Required action:
Without including any images, repeat the listing below exactly.

Information provided:
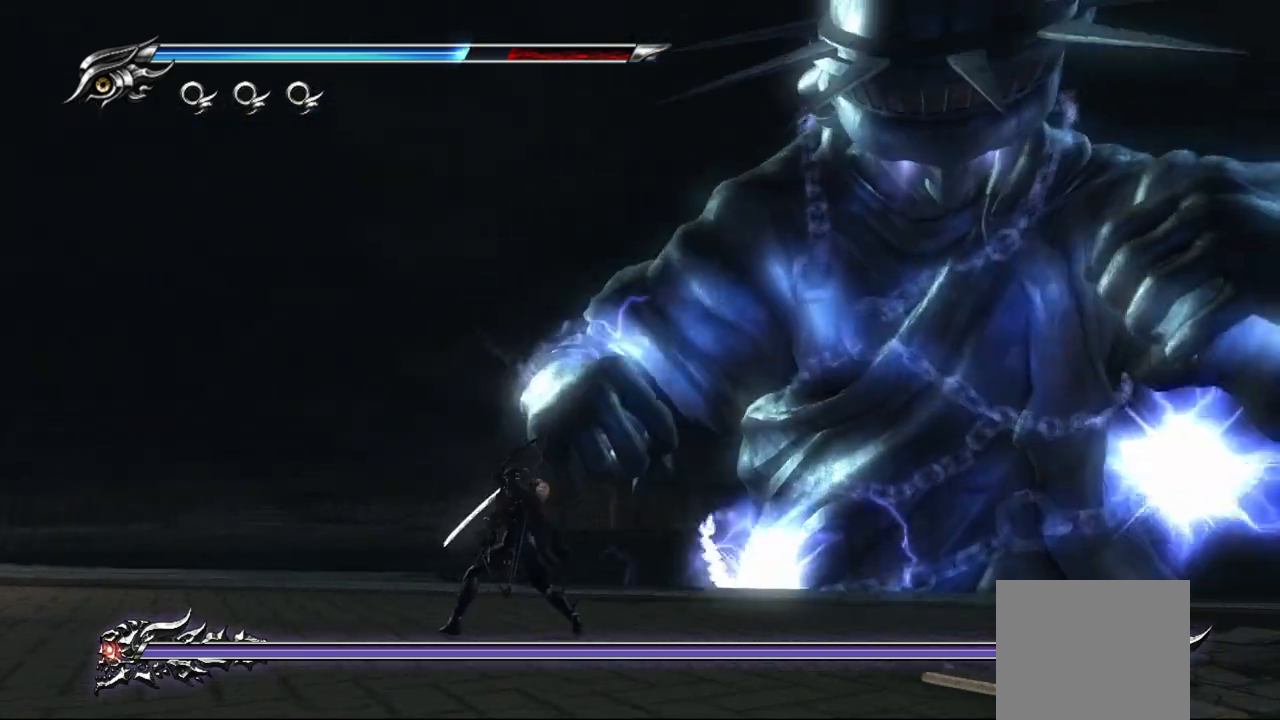
{"buttons": ["L1"], "left_stick": "center", "right_stick": "center", "events": []}
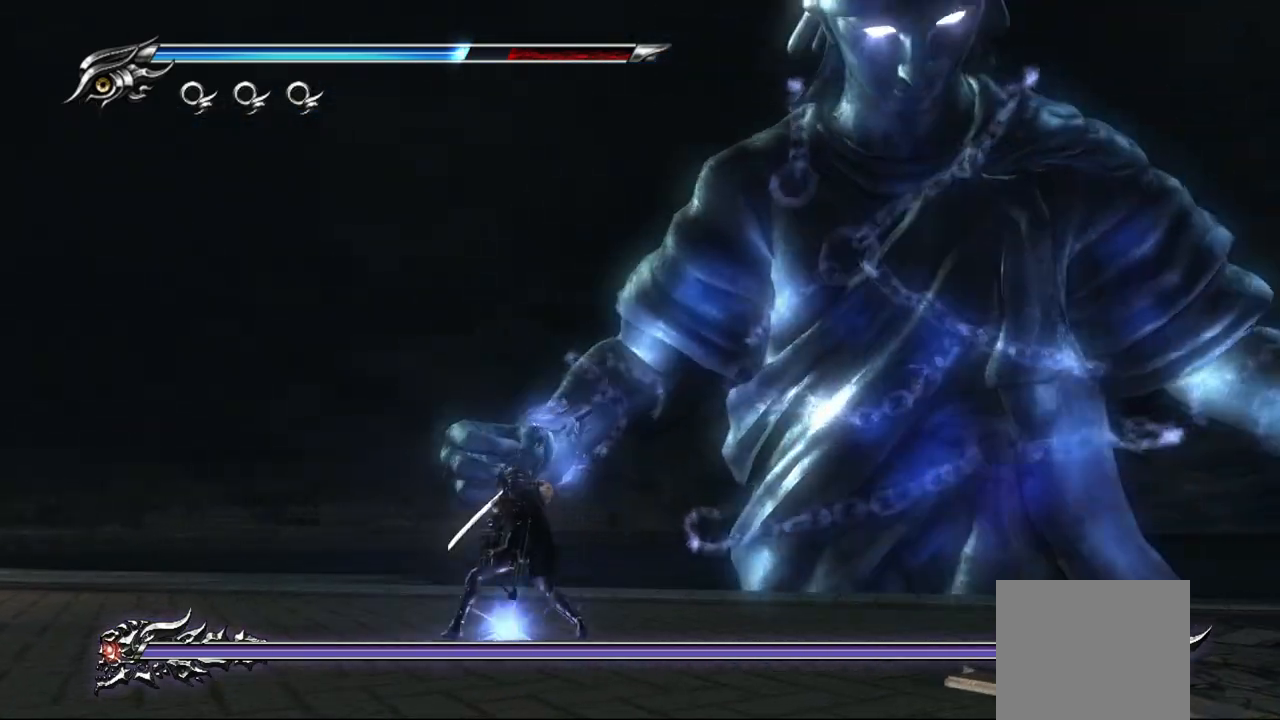
{"buttons": ["L1"], "left_stick": "down", "right_stick": "center", "events": [[200, "left_stick", "down"], [333, "CROSS", "down"], [467, "CROSS", "up"]]}
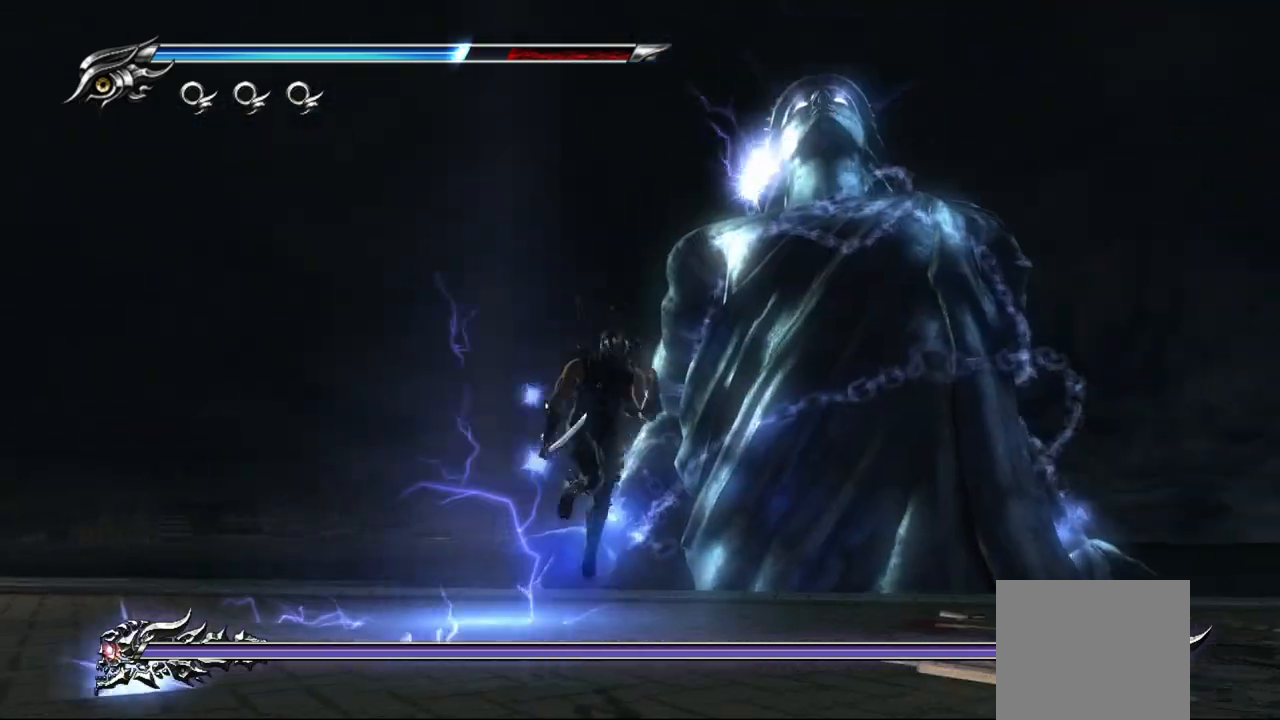
{"buttons": ["L1"], "left_stick": "down-right", "right_stick": "center", "events": [[17, "CROSS", "down"], [17, "L1", "up"], [117, "CROSS", "up"], [200, "left_stick", "down-right"], [483, "L1", "down"]]}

Written response:
{"buttons": ["L1"], "left_stick": "center", "right_stick": "center", "events": []}
{"buttons": ["L1"], "left_stick": "down", "right_stick": "center", "events": [[200, "left_stick", "down"], [333, "CROSS", "down"], [467, "CROSS", "up"]]}
{"buttons": ["L1"], "left_stick": "down-right", "right_stick": "center", "events": [[17, "CROSS", "down"], [17, "L1", "up"], [117, "CROSS", "up"], [200, "left_stick", "down-right"], [483, "L1", "down"]]}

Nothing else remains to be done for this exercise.